What this task involves | Rewrite the listing below as a numbered list, omitting the blank lines and leaving out the pictures.

Available data |
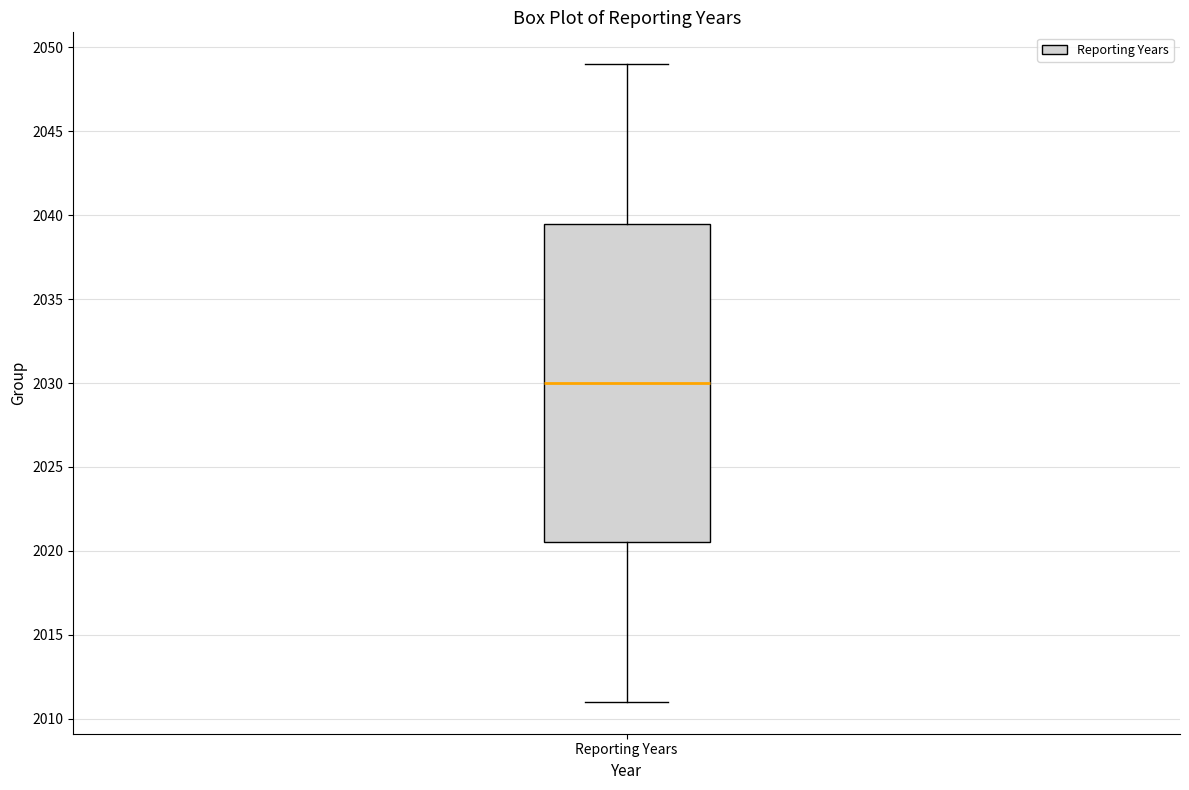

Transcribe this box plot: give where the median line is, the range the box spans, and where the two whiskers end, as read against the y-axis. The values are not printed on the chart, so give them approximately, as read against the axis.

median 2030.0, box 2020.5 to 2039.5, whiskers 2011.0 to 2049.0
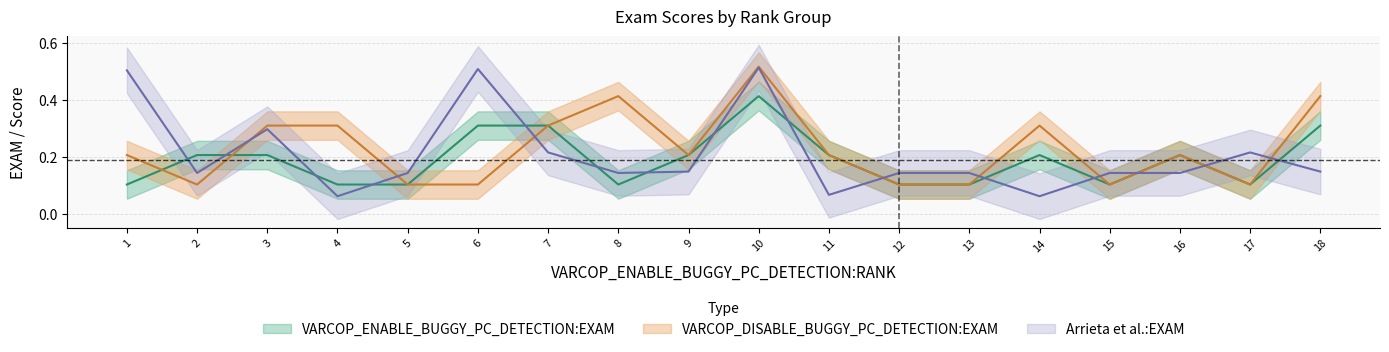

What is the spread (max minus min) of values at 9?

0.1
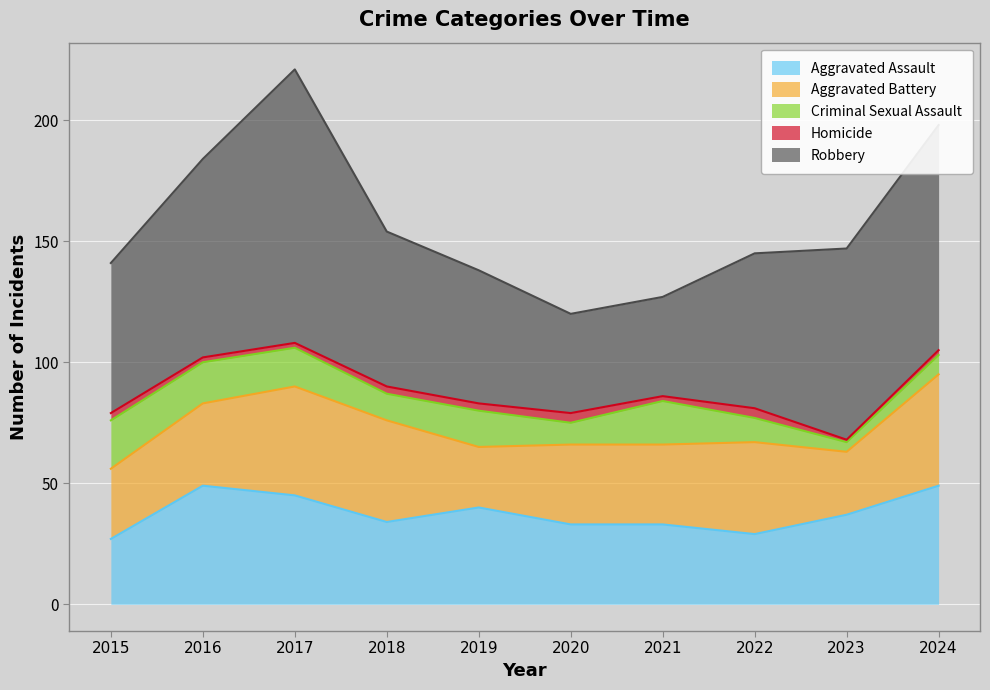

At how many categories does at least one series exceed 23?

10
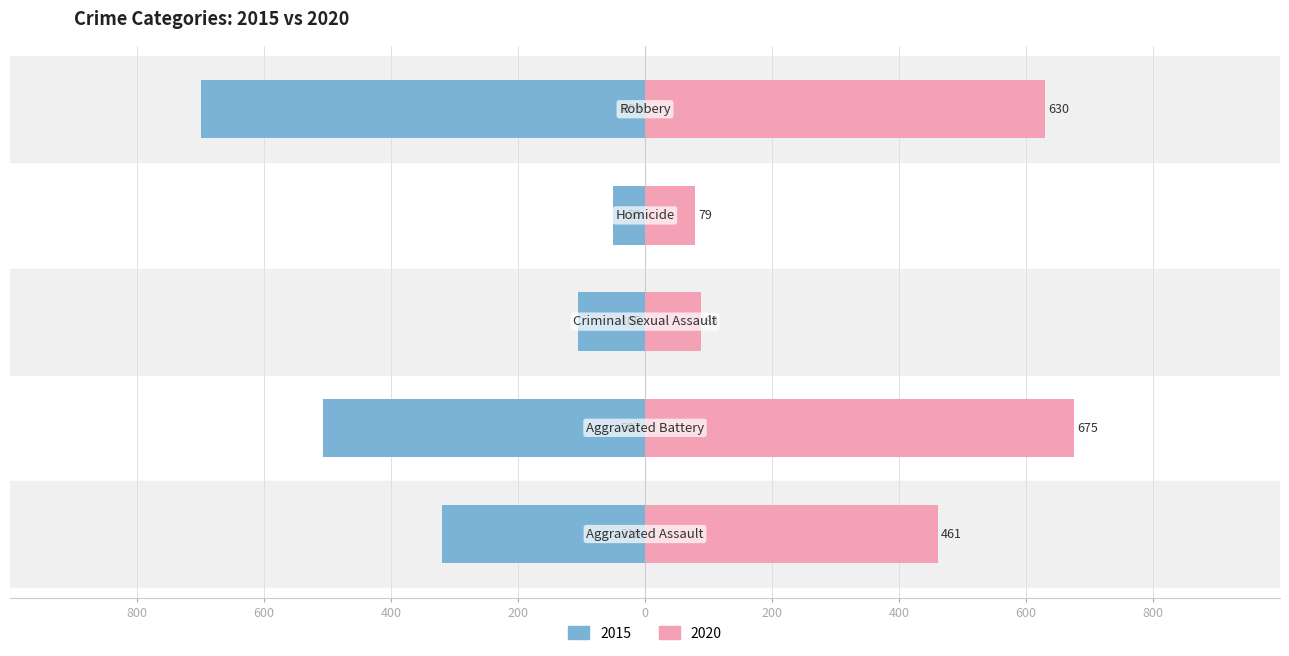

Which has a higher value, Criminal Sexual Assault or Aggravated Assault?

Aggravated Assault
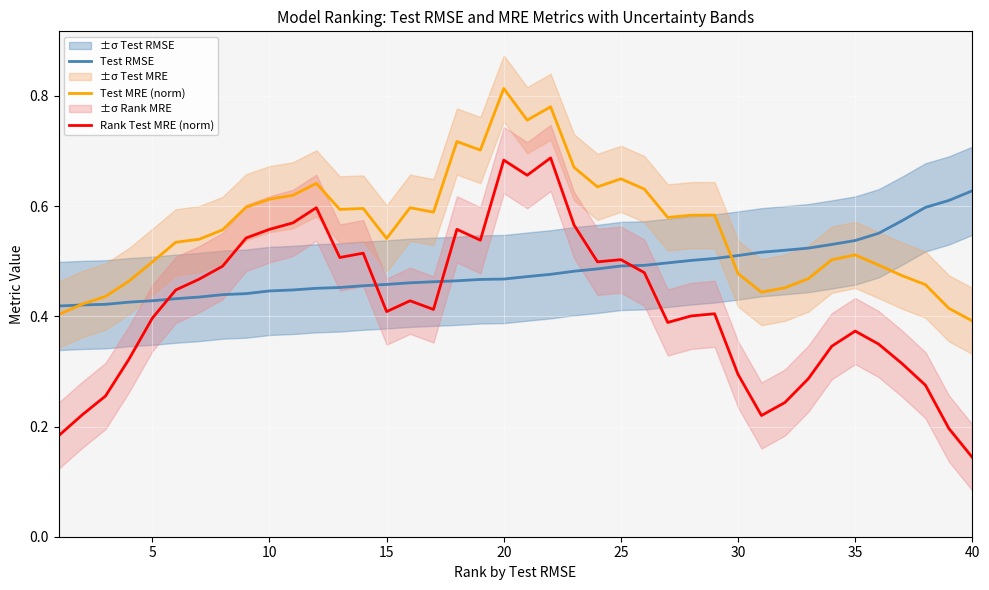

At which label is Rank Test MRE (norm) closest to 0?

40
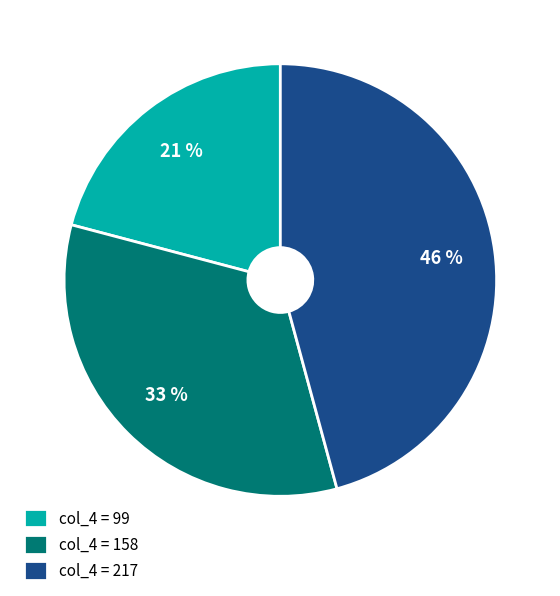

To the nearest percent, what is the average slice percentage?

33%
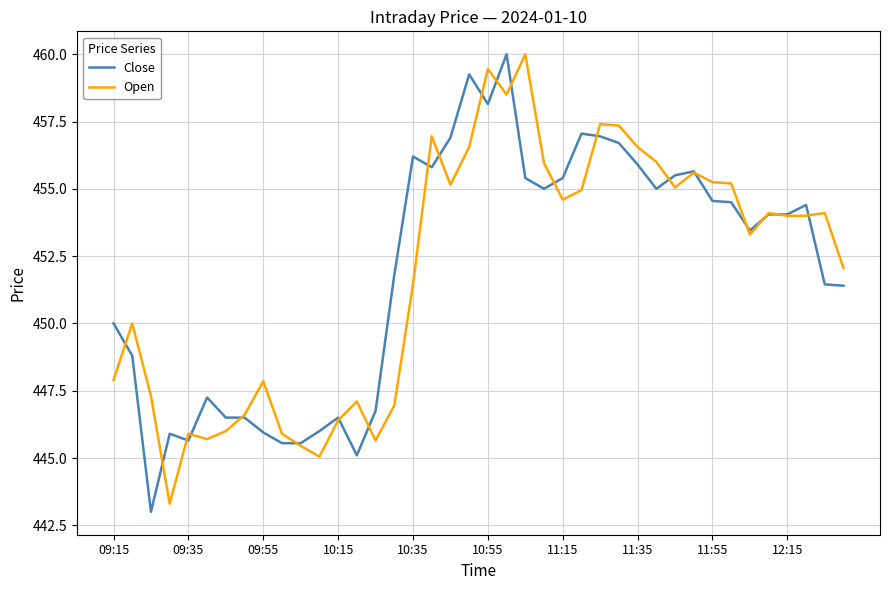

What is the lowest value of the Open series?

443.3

Your solution |
1. Transcribe this box plot: give where the median line is, the range the box spans, and where the two whiskers end, as read against the y-axis. The values are not printed on the chart, so give them approximately, as read against the axis.
2. median 2030.0, box 2020.5 to 2039.5, whiskers 2011.0 to 2049.0
3. What is the spread (max minus min) of values at 9?
4. 0.1
5. At how many categories does at least one series exceed 23?
6. 10
7. Which has a higher value, Criminal Sexual Assault or Aggravated Assault?
8. Aggravated Assault
9. At which label is Rank Test MRE (norm) closest to 0?
10. 40
11. To the nearest percent, what is the average slice percentage?
12. 33%
13. What is the lowest value of the Open series?
14. 443.3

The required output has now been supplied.